[DATA SUPPLIED Boundary: Start]

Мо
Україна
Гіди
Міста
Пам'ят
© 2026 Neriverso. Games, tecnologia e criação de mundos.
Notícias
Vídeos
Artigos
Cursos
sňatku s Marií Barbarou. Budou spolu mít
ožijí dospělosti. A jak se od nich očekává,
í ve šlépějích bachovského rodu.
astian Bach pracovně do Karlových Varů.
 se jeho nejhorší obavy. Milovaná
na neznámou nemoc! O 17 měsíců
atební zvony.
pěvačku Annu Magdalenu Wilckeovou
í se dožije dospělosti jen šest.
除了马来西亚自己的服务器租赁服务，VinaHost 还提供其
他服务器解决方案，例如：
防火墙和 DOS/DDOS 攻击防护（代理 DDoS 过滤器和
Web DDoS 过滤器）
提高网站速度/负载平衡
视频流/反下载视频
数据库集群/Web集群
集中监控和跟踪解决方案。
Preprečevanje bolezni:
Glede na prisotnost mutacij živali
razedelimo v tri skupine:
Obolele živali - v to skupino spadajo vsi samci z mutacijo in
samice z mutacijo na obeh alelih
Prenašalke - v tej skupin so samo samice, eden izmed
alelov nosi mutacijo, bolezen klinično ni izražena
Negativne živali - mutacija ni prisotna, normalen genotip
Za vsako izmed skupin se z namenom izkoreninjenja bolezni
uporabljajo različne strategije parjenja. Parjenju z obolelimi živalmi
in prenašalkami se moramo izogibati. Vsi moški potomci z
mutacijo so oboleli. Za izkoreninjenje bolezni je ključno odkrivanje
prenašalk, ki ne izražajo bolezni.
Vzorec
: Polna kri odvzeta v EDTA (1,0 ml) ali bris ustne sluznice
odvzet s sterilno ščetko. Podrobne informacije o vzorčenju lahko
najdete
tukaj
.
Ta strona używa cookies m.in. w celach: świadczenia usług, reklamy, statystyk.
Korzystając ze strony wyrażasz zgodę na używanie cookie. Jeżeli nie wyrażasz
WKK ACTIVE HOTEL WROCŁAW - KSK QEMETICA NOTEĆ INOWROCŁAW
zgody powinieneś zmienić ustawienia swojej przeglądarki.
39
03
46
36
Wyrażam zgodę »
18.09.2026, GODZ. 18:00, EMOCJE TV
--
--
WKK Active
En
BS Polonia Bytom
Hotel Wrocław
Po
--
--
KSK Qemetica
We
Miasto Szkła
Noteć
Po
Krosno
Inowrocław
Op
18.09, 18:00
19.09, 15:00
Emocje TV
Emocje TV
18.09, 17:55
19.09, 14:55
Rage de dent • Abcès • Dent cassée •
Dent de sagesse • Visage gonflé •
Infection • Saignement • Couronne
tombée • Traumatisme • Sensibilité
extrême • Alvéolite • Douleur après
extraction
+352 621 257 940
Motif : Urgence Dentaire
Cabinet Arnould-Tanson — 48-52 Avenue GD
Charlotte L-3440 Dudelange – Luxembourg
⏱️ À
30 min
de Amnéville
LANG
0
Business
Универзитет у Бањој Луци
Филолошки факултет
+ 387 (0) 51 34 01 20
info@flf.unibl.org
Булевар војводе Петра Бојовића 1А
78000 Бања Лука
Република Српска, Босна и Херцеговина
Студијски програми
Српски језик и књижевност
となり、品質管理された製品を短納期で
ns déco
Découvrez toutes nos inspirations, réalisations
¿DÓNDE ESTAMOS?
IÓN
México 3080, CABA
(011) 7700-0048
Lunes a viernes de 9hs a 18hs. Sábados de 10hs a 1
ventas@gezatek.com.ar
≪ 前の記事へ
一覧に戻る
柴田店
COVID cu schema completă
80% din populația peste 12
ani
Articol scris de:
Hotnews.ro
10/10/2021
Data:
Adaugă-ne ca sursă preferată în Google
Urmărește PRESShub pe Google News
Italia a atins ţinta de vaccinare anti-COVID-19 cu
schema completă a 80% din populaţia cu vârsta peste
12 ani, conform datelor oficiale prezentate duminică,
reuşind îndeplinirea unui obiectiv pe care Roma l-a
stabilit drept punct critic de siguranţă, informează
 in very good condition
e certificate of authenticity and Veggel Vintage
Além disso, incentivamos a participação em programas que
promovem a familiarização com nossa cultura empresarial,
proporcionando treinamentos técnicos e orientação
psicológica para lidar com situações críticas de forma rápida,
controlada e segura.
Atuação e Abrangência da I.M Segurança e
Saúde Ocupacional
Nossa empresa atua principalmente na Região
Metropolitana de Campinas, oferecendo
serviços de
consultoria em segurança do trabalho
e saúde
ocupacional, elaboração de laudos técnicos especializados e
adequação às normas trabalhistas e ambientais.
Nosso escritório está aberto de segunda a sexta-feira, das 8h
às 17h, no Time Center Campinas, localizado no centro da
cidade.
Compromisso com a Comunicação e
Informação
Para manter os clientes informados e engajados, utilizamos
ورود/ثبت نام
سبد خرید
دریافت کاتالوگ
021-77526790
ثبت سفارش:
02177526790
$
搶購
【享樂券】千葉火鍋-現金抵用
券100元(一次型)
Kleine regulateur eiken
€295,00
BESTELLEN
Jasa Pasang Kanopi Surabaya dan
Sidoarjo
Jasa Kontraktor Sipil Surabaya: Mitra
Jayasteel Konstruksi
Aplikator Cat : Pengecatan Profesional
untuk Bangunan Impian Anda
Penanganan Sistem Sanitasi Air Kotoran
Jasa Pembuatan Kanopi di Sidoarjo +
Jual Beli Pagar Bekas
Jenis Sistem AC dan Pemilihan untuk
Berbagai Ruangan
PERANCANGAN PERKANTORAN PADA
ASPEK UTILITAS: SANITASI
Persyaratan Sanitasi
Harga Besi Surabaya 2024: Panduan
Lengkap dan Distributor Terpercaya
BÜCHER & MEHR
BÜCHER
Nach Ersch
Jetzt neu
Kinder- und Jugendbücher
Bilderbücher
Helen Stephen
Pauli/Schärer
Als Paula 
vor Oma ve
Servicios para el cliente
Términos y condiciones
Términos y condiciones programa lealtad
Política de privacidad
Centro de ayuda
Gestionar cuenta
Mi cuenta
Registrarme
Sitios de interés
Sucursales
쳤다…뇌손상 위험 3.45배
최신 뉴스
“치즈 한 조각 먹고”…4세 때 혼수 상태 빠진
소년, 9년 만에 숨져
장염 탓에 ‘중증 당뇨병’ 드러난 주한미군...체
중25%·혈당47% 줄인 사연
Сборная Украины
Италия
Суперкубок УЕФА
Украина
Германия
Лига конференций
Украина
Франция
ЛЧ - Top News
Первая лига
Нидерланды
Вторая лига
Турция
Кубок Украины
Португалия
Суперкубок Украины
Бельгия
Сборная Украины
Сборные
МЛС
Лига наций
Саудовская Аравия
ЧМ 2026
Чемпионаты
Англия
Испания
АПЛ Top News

[DATA SUPPLIED Boundary: End]

#### [PROBLEM REQUIREMENTS]
State how many of the lines above contain the string "Sistem". Give only the number.

#### [TASK RESULT]
2